Wednesday, September 2, 2020

APA Releases Updated Practice Guideline for Treatment of Patients With Schizophrenia

Yesterday, APA released a new evidence-based guideline on treating patients with schizophrenia.

The APA Practice Guideline for the Treatment of Patients With Schizophrenia, Third Edition, replaces the previous practice guideline released in 2004. It is also the first APA guideline for an entire disorder that uses standards set forth by the Institute of Medicine in 2011 to ensure clinical guidelines meet high standards of transparency and scientific rigor.

As with APA’s previous guidelines, clinical recommendations were made by a diverse group of experts following a systematic evaluation of relevant literature. The expert work group made 24 recommendations spread across the topics of patient assessment and treatment planning, pharmacotherapy, and psychosocial interventions.

For the key first step of patient assessment, the guideline recommends that patients with schizophrenia receive a thorough evaluation, including assessments of a patient’s physical health; cognitive health; their risk of harming themselves or others; and substance use, including nicotine.

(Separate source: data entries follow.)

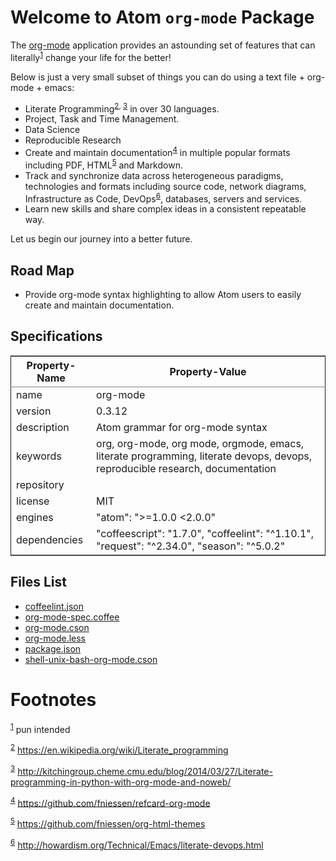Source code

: 
Welcome to Atom `org-mode` Package
==================================

The [org-mode](http://org-mode.org) application provides an astounding set of features that can literally<sup><a id="fnr.1" class="footref" href="#fn.1">1</a></sup> change your life for the better!  

Below is just a very small subset of things you can do using a text file + org-mode + emacs:

-   Literate Programming<sup><a id="fnr.2" class="footref" href="#fn.2">2</a></sup><sup>, </sup><sup><a id="fnr.3" class="footref" href="#fn.3">3</a></sup> in over 30 languages.
-   Project, Task and Time Management.
-   Data Science
-   Reproducible Research
-   Create and maintain documentation<sup><a id="fnr.4" class="footref" href="#fn.4">4</a></sup> in multiple popular formats including PDF, HTML<sup><a id="fnr.5" class="footref" href="#fn.5">5</a></sup> and Markdown.
-   Track and synchronize data across heterogeneous paradigms, technologies and formats including source code, network diagrams, Infrastructure as Code, DevOps<sup><a id="fnr.6" class="footref" href="#fn.6">6</a></sup>, databases, servers and services.
-   Learn new skills and share complex ideas in a consistent repeatable way.

Let us begin our journey into a better future.


Road Map
--------

-   Provide org-mode syntax highlighting to allow Atom users to easily create and maintain documentation.


Specifications
--------------

<table id="orgdd9a270" border="2" cellspacing="0" cellpadding="6" rules="groups" frame="hsides">


<colgroup>
<col  class="org-left" />

<col  class="org-left" />
</colgroup>
<thead>
<tr>
<th scope="col" class="org-left">Property-Name</th>
<th scope="col" class="org-left">Property-Value</th>
</tr>
</thead>

<tbody>
<tr>
<td class="org-left">name</td>
<td class="org-left">org-mode</td>
</tr>


<tr>
<td class="org-left">version</td>
<td class="org-left">0.3.12</td>
</tr>


<tr>
<td class="org-left">description</td>
<td class="org-left">Atom grammar for org-mode syntax</td>
</tr>


<tr>
<td class="org-left">keywords</td>
<td class="org-left">org, org-mode, org mode, orgmode, emacs, literate programming, literate devops, devops, reproducible research, documentation</td>
</tr>


<tr>
<td class="org-left">repository</td>
<td class="org-left"><https://github.com/melioratus/org-mode></td>
</tr>


<tr>
<td class="org-left">license</td>
<td class="org-left">MIT</td>
</tr>


<tr>
<td class="org-left">engines</td>
<td class="org-left">"atom": "&gt;=1.0.0 &lt;2.0.0"</td>
</tr>


<tr>
<td class="org-left">dependencies</td>
<td class="org-left">"coffeescript": "1.7.0", "coffeelint": "^1.10.1", "request": "^2.34.0", "season": "^5.0.2"</td>
</tr>
</tbody>
</table>


Files List
----------

-   [coffeelint.json](coffeelint.json)
-   [org-mode-spec.coffee](spec/org-mode-spec.coffee)
-   [org-mode.cson](grammars/org-mode.cson)
-   [org-mode.less](styles/org-mode.less)
-   [package.json](package.json)
-   [shell-unix-bash-org-mode.cson](grammars/shell-unix-bash-org-mode.cson)


Footnotes
=========

<sup><a id="fn.1" href="#fnr.1">1</a></sup> pun intended

<sup><a id="fn.2" href="#fnr.2">2</a></sup> <https://en.wikipedia.org/wiki/Literate_programming>

<sup><a id="fn.3" href="#fnr.3">3</a></sup> <http://kitchingroup.cheme.cmu.edu/blog/2014/03/27/Literate-programming-in-python-with-org-mode-and-noweb/>

<sup><a id="fn.4" href="#fnr.4">4</a></sup> <https://github.com/fniessen/refcard-org-mode>

<sup><a id="fn.5" href="#fnr.5">5</a></sup> <https://github.com/fniessen/org-html-themes>

<sup><a id="fn.6" href="#fnr.6">6</a></sup> <http://howardism.org/Technical/Emacs/literate-devops.html>

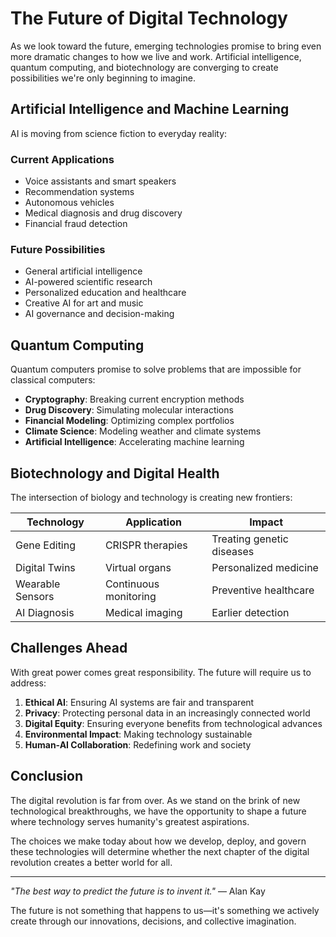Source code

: # The Future of Digital Technology

As we look toward the future, emerging technologies promise to bring even more dramatic changes to how we live and work. Artificial intelligence, quantum computing, and biotechnology are converging to create possibilities we're only beginning to imagine.

## Artificial Intelligence and Machine Learning

AI is moving from science fiction to everyday reality:

### Current Applications
- Voice assistants and smart speakers
- Recommendation systems
- Autonomous vehicles
- Medical diagnosis and drug discovery
- Financial fraud detection

### Future Possibilities
- General artificial intelligence
- AI-powered scientific research
- Personalized education and healthcare
- Creative AI for art and music
- AI governance and decision-making

## Quantum Computing

Quantum computers promise to solve problems that are impossible for classical computers:

- **Cryptography**: Breaking current encryption methods
- **Drug Discovery**: Simulating molecular interactions
- **Financial Modeling**: Optimizing complex portfolios
- **Climate Science**: Modeling weather and climate systems
- **Artificial Intelligence**: Accelerating machine learning

## Biotechnology and Digital Health

The intersection of biology and technology is creating new frontiers:

| Technology | Application | Impact |
|------------|-------------|---------|
| Gene Editing | CRISPR therapies | Treating genetic diseases |
| Digital Twins | Virtual organs | Personalized medicine |
| Wearable Sensors | Continuous monitoring | Preventive healthcare |
| AI Diagnosis | Medical imaging | Earlier detection |

## Challenges Ahead

With great power comes great responsibility. The future will require us to address:

1. **Ethical AI**: Ensuring AI systems are fair and transparent
2. **Privacy**: Protecting personal data in an increasingly connected world
3. **Digital Equity**: Ensuring everyone benefits from technological advances
4. **Environmental Impact**: Making technology sustainable
5. **Human-AI Collaboration**: Redefining work and society

## Conclusion

The digital revolution is far from over. As we stand on the brink of new technological breakthroughs, we have the opportunity to shape a future where technology serves humanity's greatest aspirations.

The choices we make today about how we develop, deploy, and govern these technologies will determine whether the next chapter of the digital revolution creates a better world for all.

---

*"The best way to predict the future is to invent it."* — Alan Kay

The future is not something that happens to us—it's something we actively create through our innovations, decisions, and collective imagination.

Afterward, physicians and patients should work together on a comprehensive, person-centered treatment plan that includes evidence-based pharmacological and nonpharmacological treatments.

The guideline reaffirms that patients diagnosed with schizophrenia should be treated with an antipsychotic medication and that patients whose symptoms improve while taking an antipsychotic medication should continue with maintenance antipsychotic treatment. With the exception of clozapine—recommended as the first choice for treatment-resistant schizophrenia, patients with high suicide risk, and patients with a high risk of aggressive behavior—the guideline does not make any recommendations about specific oral or long-acting injectable antipsychotics. The guideline, does, however, include detailed tables with dosing considerations, metabolic properties, and potential side effects of all FDA-approved antipsychotics.

“Although there may be clinically meaningful distinctions in response and tolerability of different antipsychotic medications in an individual patient, there is no definitive evidence that one antipsychotic will have consistently superior efficacy compared with another, with the possible exception of clozapine,” the work group wrote.

Among psychosocial interventions, the guideline strongly recommends that patients receive cognitive-behavioral therapy for psychosis, education about schizophrenia, and supported employment services. The guideline also strongly recommends that patients experiencing their first episode of psychosis are treated in a coordinated specialty care program. If possible, patients should also receive interventions aimed at developing their self-management skills.

All the outlined recommendations “should be made in collaboration with the patient, whenever possible, and should incorporate the patient’s personal and sociocultural preferences and values in order to enhance the therapeutic alliance, adherence to treatment, and treatment outcomes,” the work group wrote.